The only product that has been dropping in price on a weekly basis all this time become cucumbers. Since the beginning of tough sanctions, cucumbers have fallen in price by 15.2%, follows from RBC’s calculations based on Rosstat data.
In the category of non-food products, the rate of increase in the price of goods that grew in price by double digits immediately after the imposition of sanctions, such as cars, TVs, smartphones, and electric vacuum cleaners, decreased. Last week they rose in price by 0.1-3.9%, while TVs fell in price by 0.8%.
What’s next for inflation?
In March, inflation expectations of the population for the year ahead rose sharply – to a maximum over the past 11 years, informed Central Bank. The median estimate of inflation expected in the next 12 months was 18.3%.

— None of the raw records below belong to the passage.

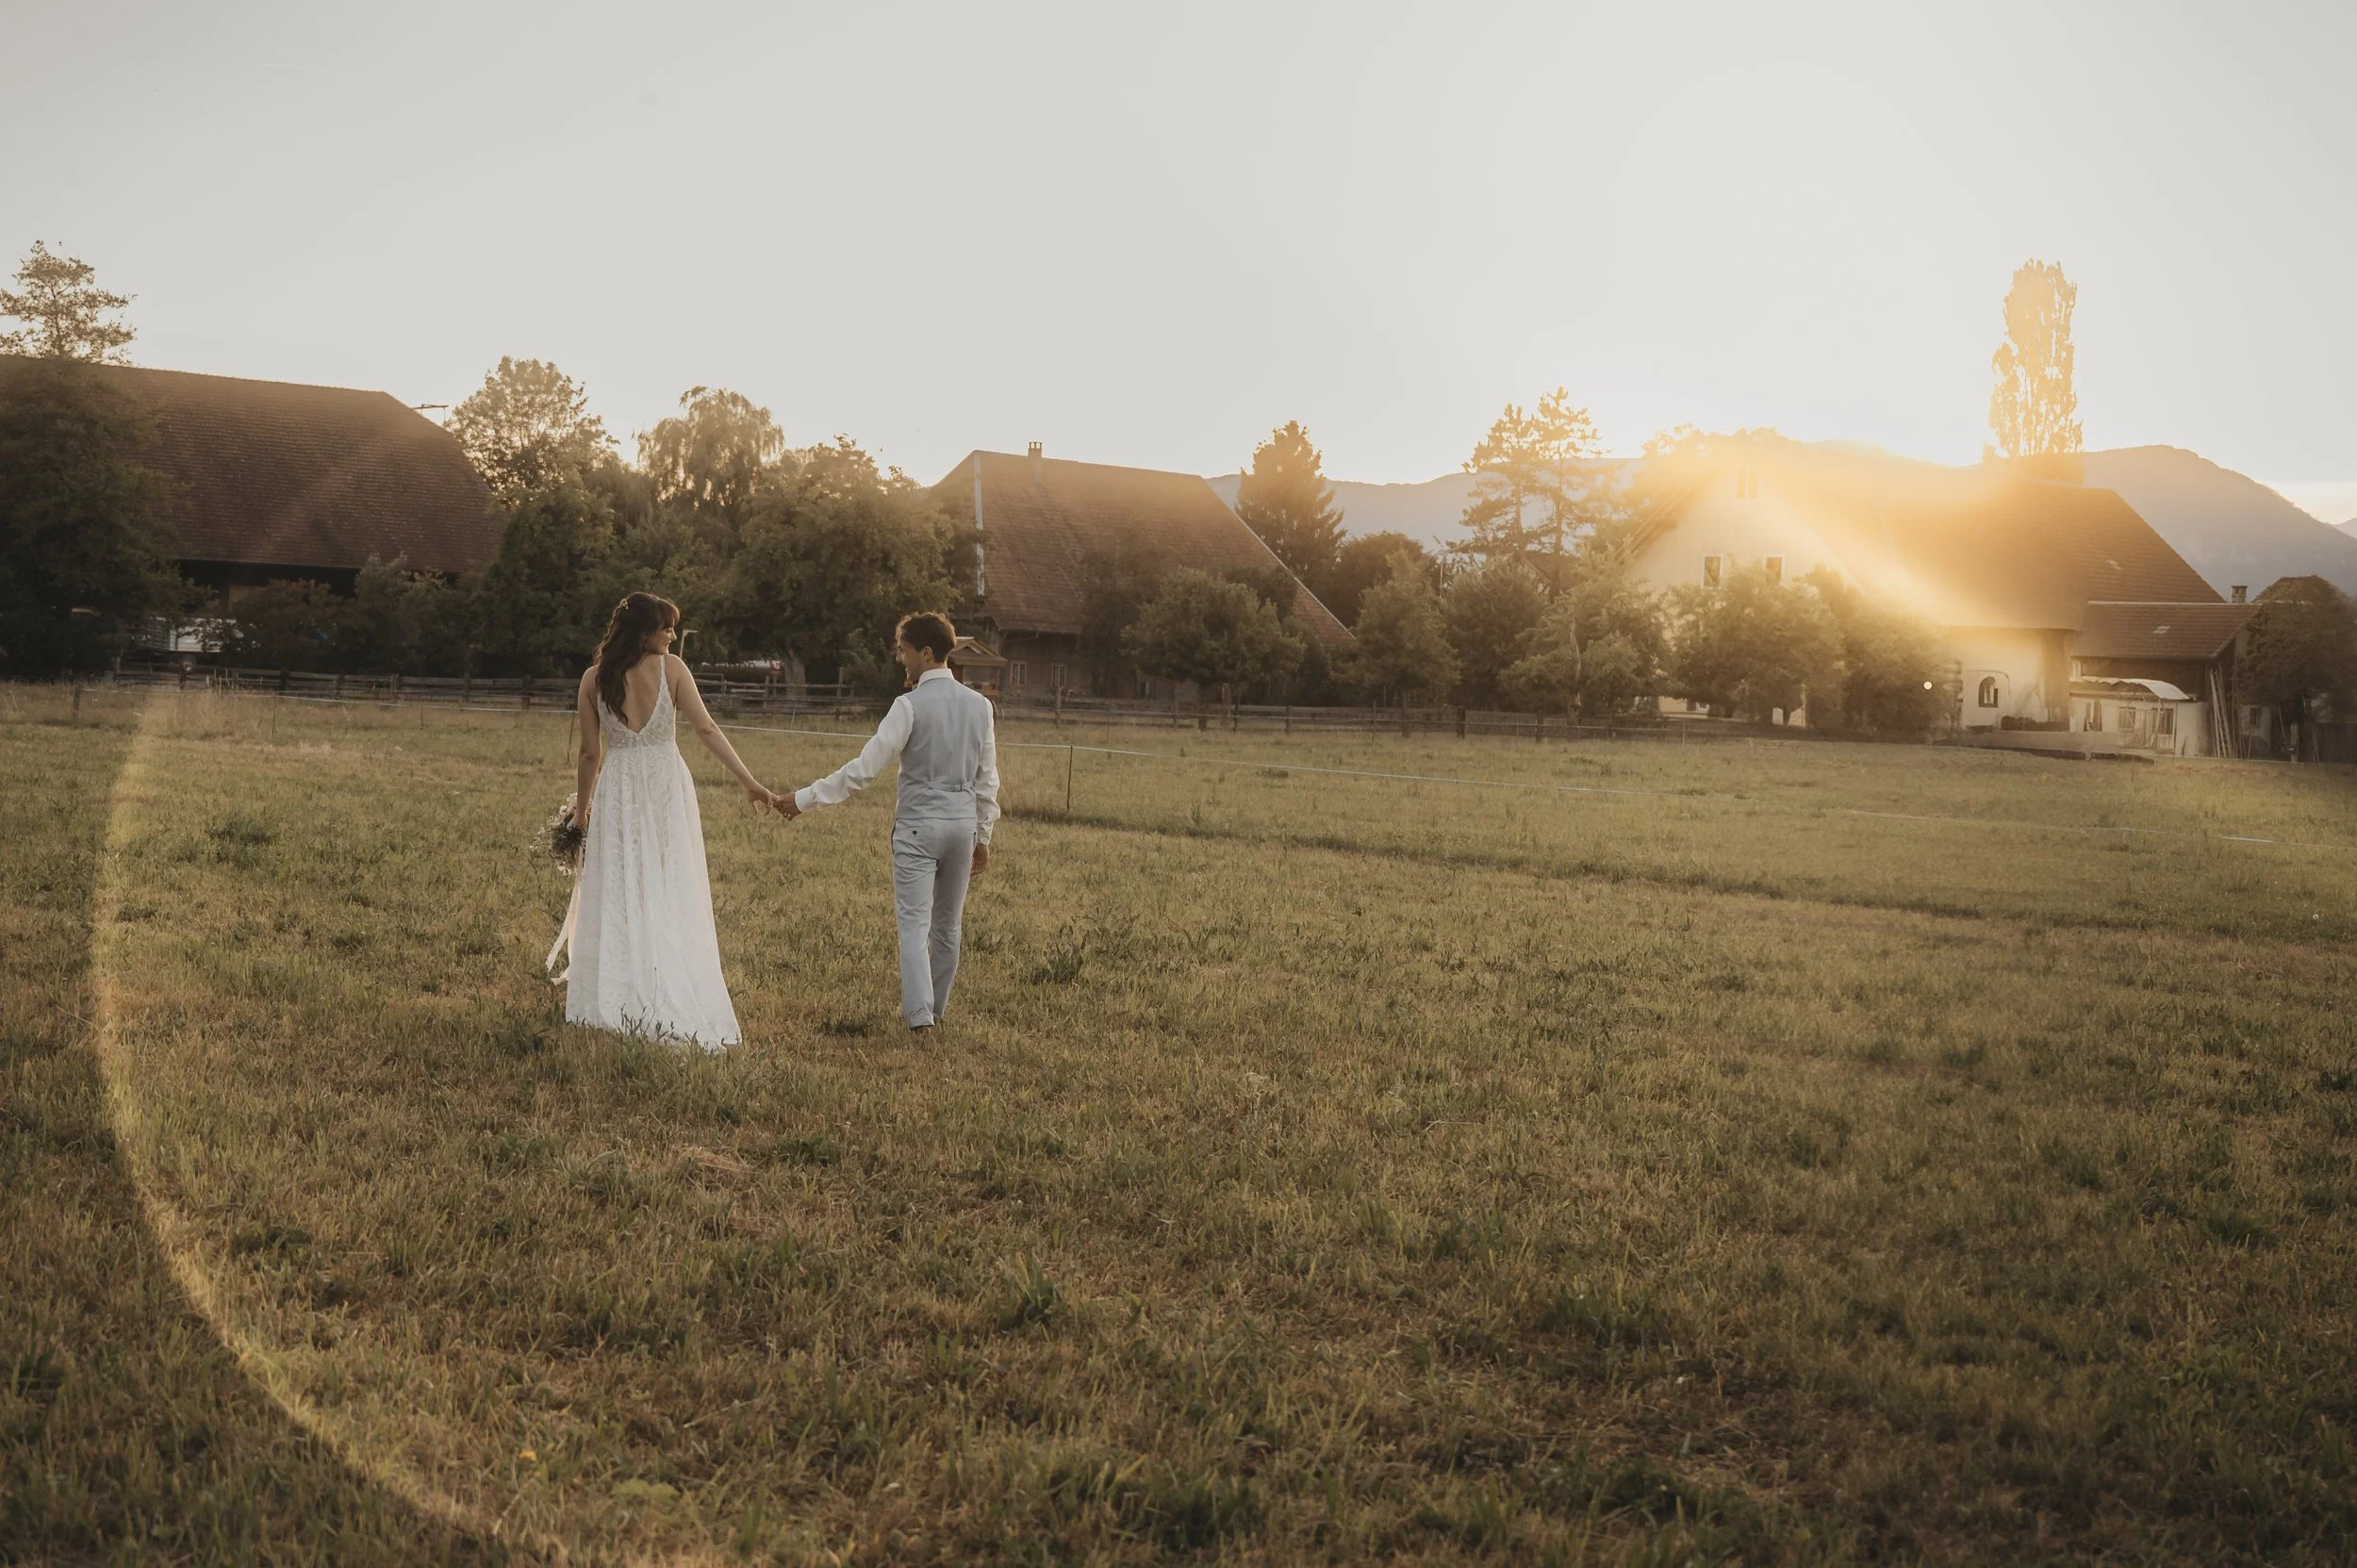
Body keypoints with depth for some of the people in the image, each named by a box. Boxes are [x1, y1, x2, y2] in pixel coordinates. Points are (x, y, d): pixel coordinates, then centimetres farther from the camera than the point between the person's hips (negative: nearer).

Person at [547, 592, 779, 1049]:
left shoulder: (594, 678, 2)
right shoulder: (671, 667, -4)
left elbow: (590, 753, 5)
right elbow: (707, 729, -9)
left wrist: (581, 807, 17)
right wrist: (749, 782, -7)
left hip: (617, 791, 2)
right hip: (667, 787, -1)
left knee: (617, 898, 8)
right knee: (673, 898, 3)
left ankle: (613, 1005, 9)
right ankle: (675, 1006, 3)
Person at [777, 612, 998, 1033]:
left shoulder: (910, 705, -13)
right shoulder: (980, 705, 5)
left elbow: (864, 768, -15)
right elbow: (988, 780, 10)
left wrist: (807, 798, -9)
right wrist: (983, 836, 19)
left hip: (918, 826, -6)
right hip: (963, 823, 6)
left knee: (915, 923, -5)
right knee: (948, 925, 16)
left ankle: (919, 1013, -14)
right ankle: (934, 1007, 28)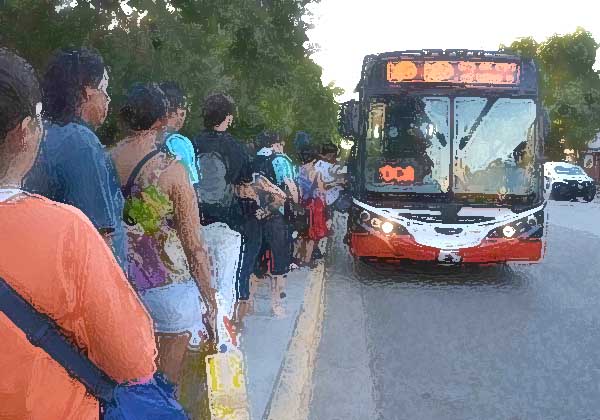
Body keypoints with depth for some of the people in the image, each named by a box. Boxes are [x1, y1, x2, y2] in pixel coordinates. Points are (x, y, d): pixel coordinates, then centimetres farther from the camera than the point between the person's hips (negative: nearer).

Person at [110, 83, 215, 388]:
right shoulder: (170, 169, -15)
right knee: (165, 382, 12)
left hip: (119, 283, 4)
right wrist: (209, 296, 0)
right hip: (168, 287, -4)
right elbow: (194, 245, -11)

Analysts at VTB Capital expected inflation for the week to March 25 in the range of 1.6-2.2%, which was higher than the figure recorded by Rosstat.
“The slowdown in weekly inflation by almost half is a pleasant surprise, although 1% per week is still a lot. The price peak has probably been passed, but the next important question is how quickly inflation can return to more acceptable levels,” says Dmitry Polevoy, investment director at Loko Invest. The growth rate of the ruble against record lows in March will contribute to a decrease in the pace of price dynamics, he believes. In this regard, the analysts of the investment company revised their monthly inflation forecasts for March, reducing them from 7.5–10% to 8–9%. Rosstat will present monthly inflation data for March next month.
“We are still waiting for 20-25% at the end of the year, the annual rate will be high until the beginning of 2023. To predict monetary policy and understand the dynamics, you need to look at monthly indicators with the elimination of seasonality in annual terms: their noticeable decrease will be a signal for a gradual reduction in the Central Bank rate, ”adds Polevoy.
“The peak of price growth is most likely passed. The strong strengthening of the ruble will soon have a positive impact on price pressure,” agrees Mikhail Zeltser, an expert on the stock market at BCS World Investments. On the evening of March 30, the dollar on the Moscow Exchange is trading at the level of 84.4 rubles, while earlier in March the rate reached almost 120 rubles. At one of the next meetings, the Central Bank may even lower the key rate, the analyst does not exclude.